We may also process standard usage and diagnostic data such as page visits, browser information, device type, IP address, timestamps, and interaction patterns for analytics, stability, and security purposes. Users may be able to manage some cookie preferences through browser or device settings, although disabling certain technologies may affect the availability or reliability of parts of the service.

User Rights / Data Principal Rights

Subject to applicable law and the nature of the relationship, individuals may have rights relating to access, correction, updating, deletion, withdrawal of consent where processing depends on consent, grievance redressal, and other rights recognized under Indian law.

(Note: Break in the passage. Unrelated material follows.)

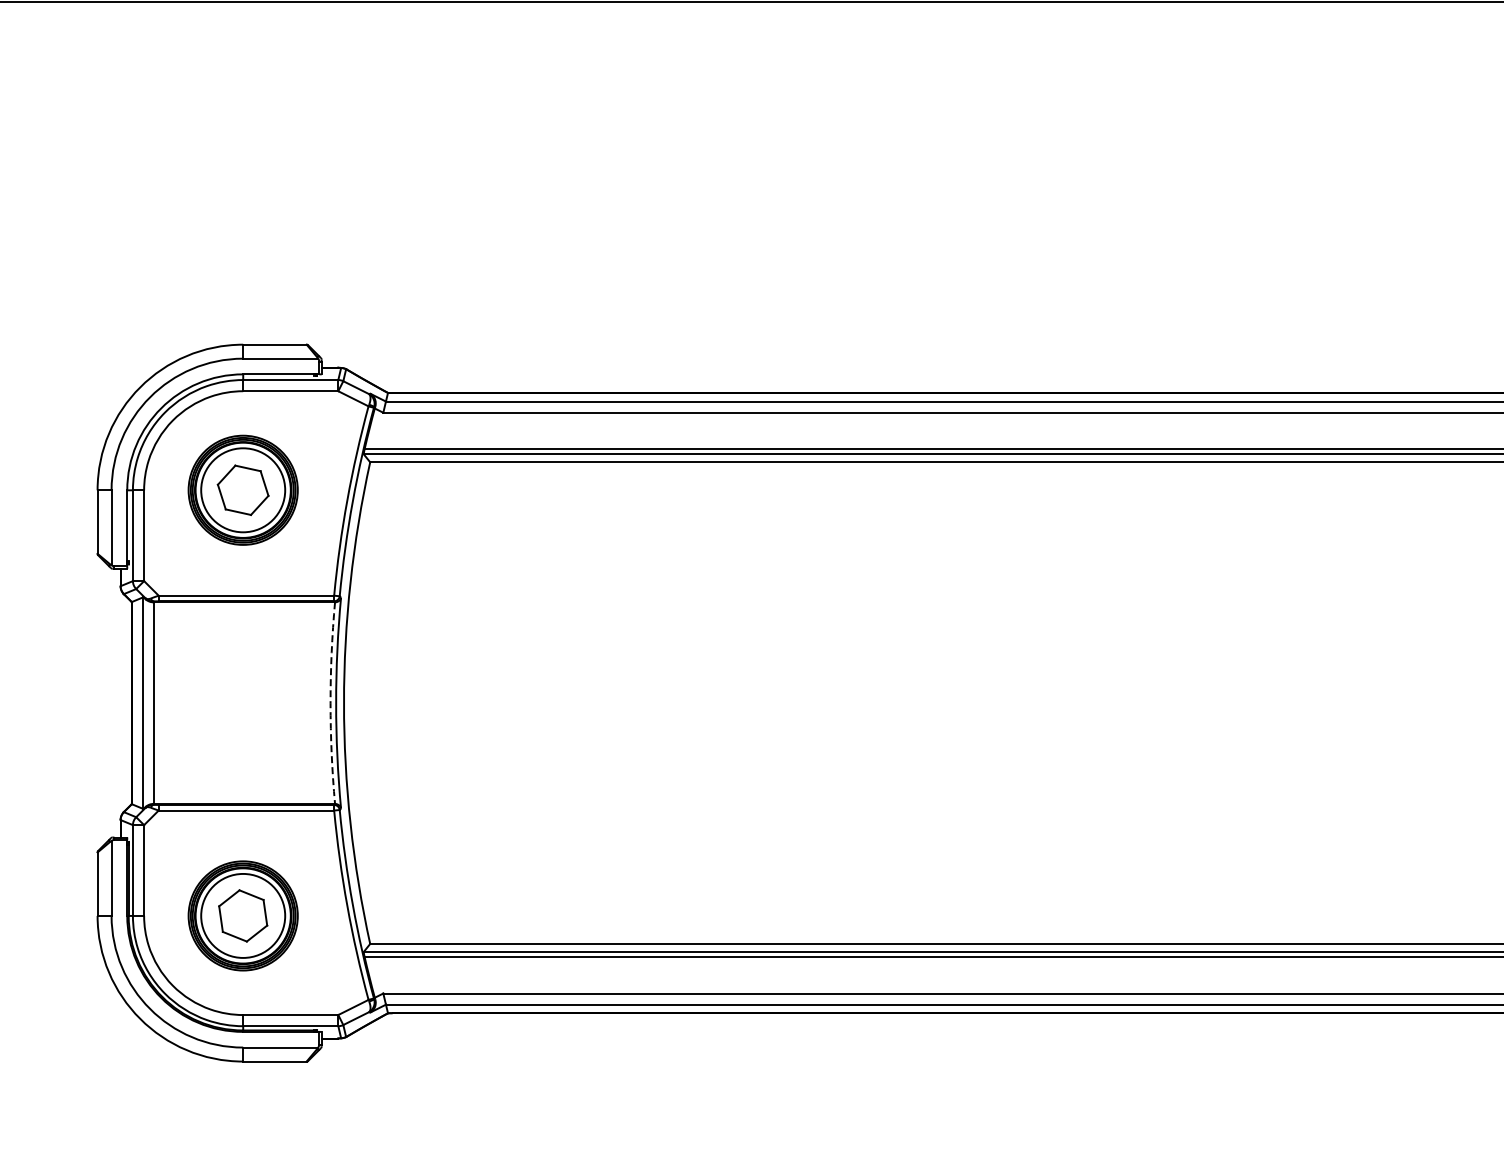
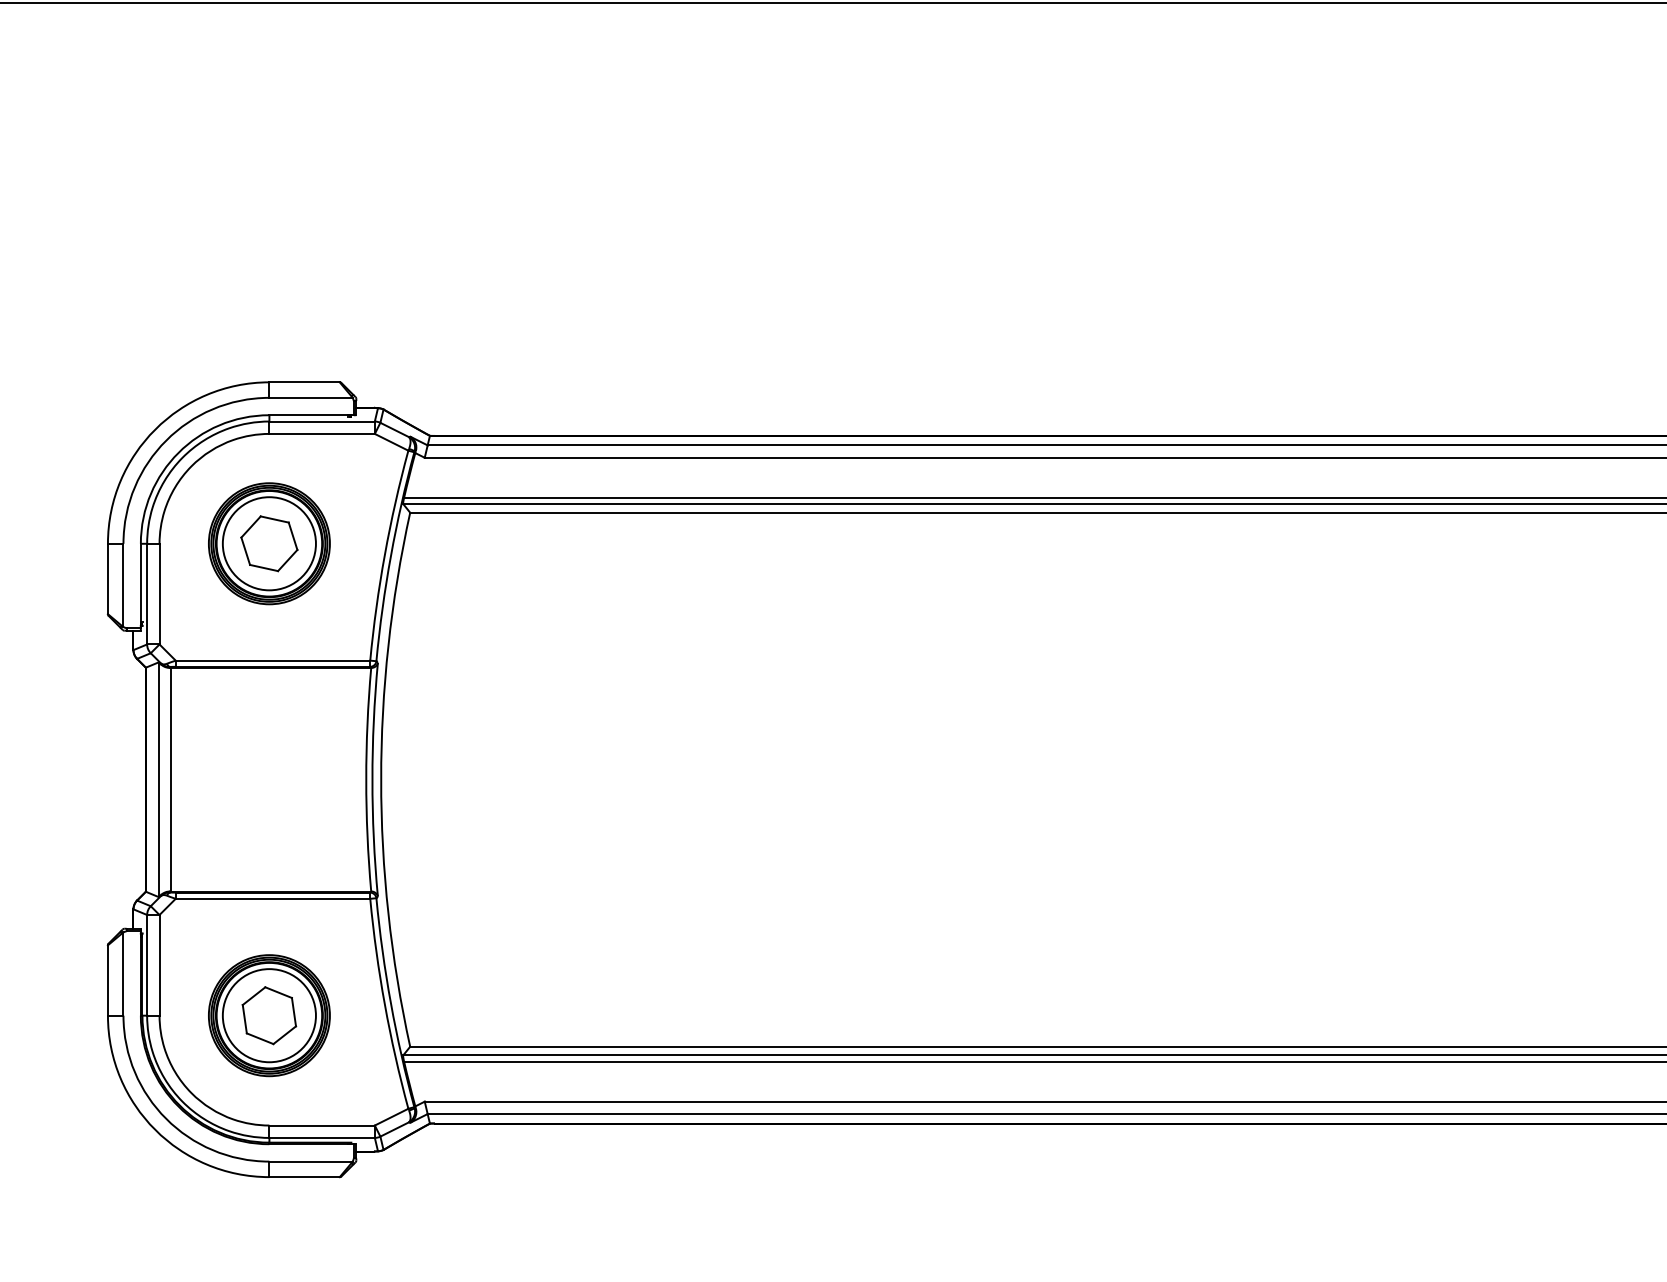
arc: (330, 703) -> (366, 780), dashed -> solid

Where technically and operationally appropriate, we will review and respond to valid requests in a commercially reasonable manner.

If your information is processed on behalf of a customer organization as part of that organization’s hiring or interview workflow, we may direct you to that organization first because it may be the primary decision-maker with respect to that data. We may also require verification of identity before acting on a request, particularly where identity, interview integrity, or account security is relevant.

Where applicable under law, an individual may also nominate another person to exercise certain rights in the event of death or incapacity, subject to reasonable verification and legal requirements.

Children’s Data

Shortlistii and Litio are designed for professional recruiting, hiring, and interview workflows and are not directed to children. We do not knowingly collect or solicit personal data from children in a manner inconsistent with applicable law. If we become aware that personal data has been collected inappropriately, we may take steps to delete or restrict such information as appropriate.

International Data Transfers

We may use infrastructure, support tools, communications providers, analytics systems, or other service providers that process or store data outside India. As a result, personal data may be transferred to, stored in, or accessed from jurisdictions other than the one in which it was originally collected.

When we arrange such processing, we seek to do so in a controlled manner consistent with applicable law, customer commitments, and reasonable contractual or organizational safeguards. We remain attentive to access limitation, confidentiality, and security requirements when using cross-border service providers.

Grievance / Contact Information

For privacy-related questions, access or correction requests, grievance matters, or concerns regarding the handling of personal data on the platform, you may write to:

You may also raise privacy or grievance matters through the support, administrator, or account channels made available within the platform. Where a request relates to data processed for a customer organization, we may coordinate with that organization to address the matter appropriately.

Changes to this Privacy Policy

We may update this Privacy Policy from time to time to reflect changes in our services, product features, legal requirements, platform practices, or operational safeguards. When we make material updates, we may revise the “Last Updated” date above and, where appropriate, provide additional notice through the website, the platform, or customer account channels.